> **Aim 1**
In the two-digit number thread, what does the answer let x stand for?
> **Aim 2**
Decide whether each statement agrees with the two-digit number thread, answering yes or no and quoting the deciding words: (a) The problem states that six times the tens digit equals twice the units digit. (b) In the answer, the tens digit is called x. (c) The answer writes the reversed number as 10x+y.
> **Aim 3**
Carry the two-digit number thread on from the point where it stops.

--- start of Text ---

Question

A number consists of two digits. Six times the tens digit is equal to twice the units digit. If the digits are reversed, twice the new number is 10 more than four times the original number. Find the number.

Answer 1

let one's digit be x and ten's place digit be y. so the no. is 10y+x
the 6y=2x ...(i)
reversing the digits the no. will become 10x+y

so 2(10x+y)=4(10y+x).... (ii)


simplify, solve (i) and (ii), find x and y, and enjoy!!

--- end of Text ---
--- start of Entries provided ---

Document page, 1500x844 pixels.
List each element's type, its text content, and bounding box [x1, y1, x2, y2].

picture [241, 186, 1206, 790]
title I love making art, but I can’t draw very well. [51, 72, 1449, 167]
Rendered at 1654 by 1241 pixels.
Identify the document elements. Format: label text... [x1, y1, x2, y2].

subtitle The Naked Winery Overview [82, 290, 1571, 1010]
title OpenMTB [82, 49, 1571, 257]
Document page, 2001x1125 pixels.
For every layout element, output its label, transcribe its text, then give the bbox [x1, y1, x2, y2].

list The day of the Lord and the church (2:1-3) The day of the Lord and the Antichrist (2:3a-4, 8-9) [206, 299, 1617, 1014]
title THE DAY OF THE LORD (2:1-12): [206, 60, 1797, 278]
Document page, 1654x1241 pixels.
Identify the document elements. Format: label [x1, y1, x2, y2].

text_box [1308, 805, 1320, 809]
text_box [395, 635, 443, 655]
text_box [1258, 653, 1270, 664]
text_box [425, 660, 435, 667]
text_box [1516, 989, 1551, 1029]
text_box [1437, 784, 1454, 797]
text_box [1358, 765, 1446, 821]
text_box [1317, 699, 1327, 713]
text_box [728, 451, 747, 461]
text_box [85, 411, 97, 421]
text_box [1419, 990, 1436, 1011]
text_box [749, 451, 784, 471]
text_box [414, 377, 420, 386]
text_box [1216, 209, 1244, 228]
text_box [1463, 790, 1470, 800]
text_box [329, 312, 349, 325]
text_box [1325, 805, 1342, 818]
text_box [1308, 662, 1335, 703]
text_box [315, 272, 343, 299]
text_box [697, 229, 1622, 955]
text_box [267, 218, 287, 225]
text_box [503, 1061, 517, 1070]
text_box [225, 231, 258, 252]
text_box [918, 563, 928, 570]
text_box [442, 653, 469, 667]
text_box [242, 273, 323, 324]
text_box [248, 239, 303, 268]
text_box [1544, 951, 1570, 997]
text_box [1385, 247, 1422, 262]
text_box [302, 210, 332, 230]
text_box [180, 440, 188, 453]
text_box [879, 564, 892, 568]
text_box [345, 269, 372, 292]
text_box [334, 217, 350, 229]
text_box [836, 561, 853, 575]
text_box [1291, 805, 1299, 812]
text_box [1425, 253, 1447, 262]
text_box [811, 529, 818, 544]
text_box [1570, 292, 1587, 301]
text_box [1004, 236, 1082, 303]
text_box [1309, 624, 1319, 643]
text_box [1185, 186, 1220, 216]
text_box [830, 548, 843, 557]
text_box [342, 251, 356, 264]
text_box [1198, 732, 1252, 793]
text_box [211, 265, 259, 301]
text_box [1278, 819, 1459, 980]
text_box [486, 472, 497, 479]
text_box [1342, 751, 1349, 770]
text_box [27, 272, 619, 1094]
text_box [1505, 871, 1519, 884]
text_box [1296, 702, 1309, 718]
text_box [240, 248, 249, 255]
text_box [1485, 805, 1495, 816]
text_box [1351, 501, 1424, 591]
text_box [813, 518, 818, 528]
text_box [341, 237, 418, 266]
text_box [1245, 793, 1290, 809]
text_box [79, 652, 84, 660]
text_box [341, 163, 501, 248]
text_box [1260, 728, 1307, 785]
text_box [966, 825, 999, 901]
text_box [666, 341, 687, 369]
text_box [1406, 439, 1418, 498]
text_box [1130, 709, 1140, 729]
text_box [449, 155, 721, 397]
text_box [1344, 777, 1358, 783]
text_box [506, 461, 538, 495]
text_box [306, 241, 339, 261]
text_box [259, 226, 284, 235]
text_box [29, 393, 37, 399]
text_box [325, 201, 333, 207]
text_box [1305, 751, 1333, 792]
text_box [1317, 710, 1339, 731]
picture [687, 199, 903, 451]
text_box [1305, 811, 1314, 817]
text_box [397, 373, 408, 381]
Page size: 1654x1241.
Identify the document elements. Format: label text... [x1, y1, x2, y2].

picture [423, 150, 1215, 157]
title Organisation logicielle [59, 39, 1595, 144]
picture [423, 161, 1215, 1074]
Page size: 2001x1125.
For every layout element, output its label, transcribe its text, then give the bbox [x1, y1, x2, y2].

--- end of Entries provided ---

> **Written reply 1**
The one's (units) digit.

> **Written reply 2**
(a) Yes: "Six times the tens digit is equal to twice the units digit."
(b) No: "ten's place digit be y"
(c) Yes: "reversing the digits the no. will become 10x+y"

> **Written reply 3**
Answer 2

So we have a two digit number
Lets call it \[d_1d_2 \text{ where } d_1d_2=10 \cdot d_1 +1 \cdot d_2 \text{ since } d_1 \text{ is the ten's digit and } d_2 \text{ is the one's digit}\]
\[6 \cdot d_1= \cdot 2d_2 \text{ said 6 times the tens digit is equal to twice the units digit}\]
\[d_2d_1 \text{ digits reversed}\]
This means we now have
\[d_2d_1=10 \cdot d_2+1 \cdot d_1 \text{ since } d_2 \text{ is the 10's digit and } d_1 \text{is the one's digit}\]
So we have:
\[2(d_2d_1)=10+4 \cdot (d_1d2)\] \[\text{ since it said the new number is 10 more than 4 times the original number}\]

Answer 3

oopss!! sorry forgot to add 10 in the RHS of equation (ii)!!! will read now:

2(10x+y)=4(10y+x) +10 ..(ii)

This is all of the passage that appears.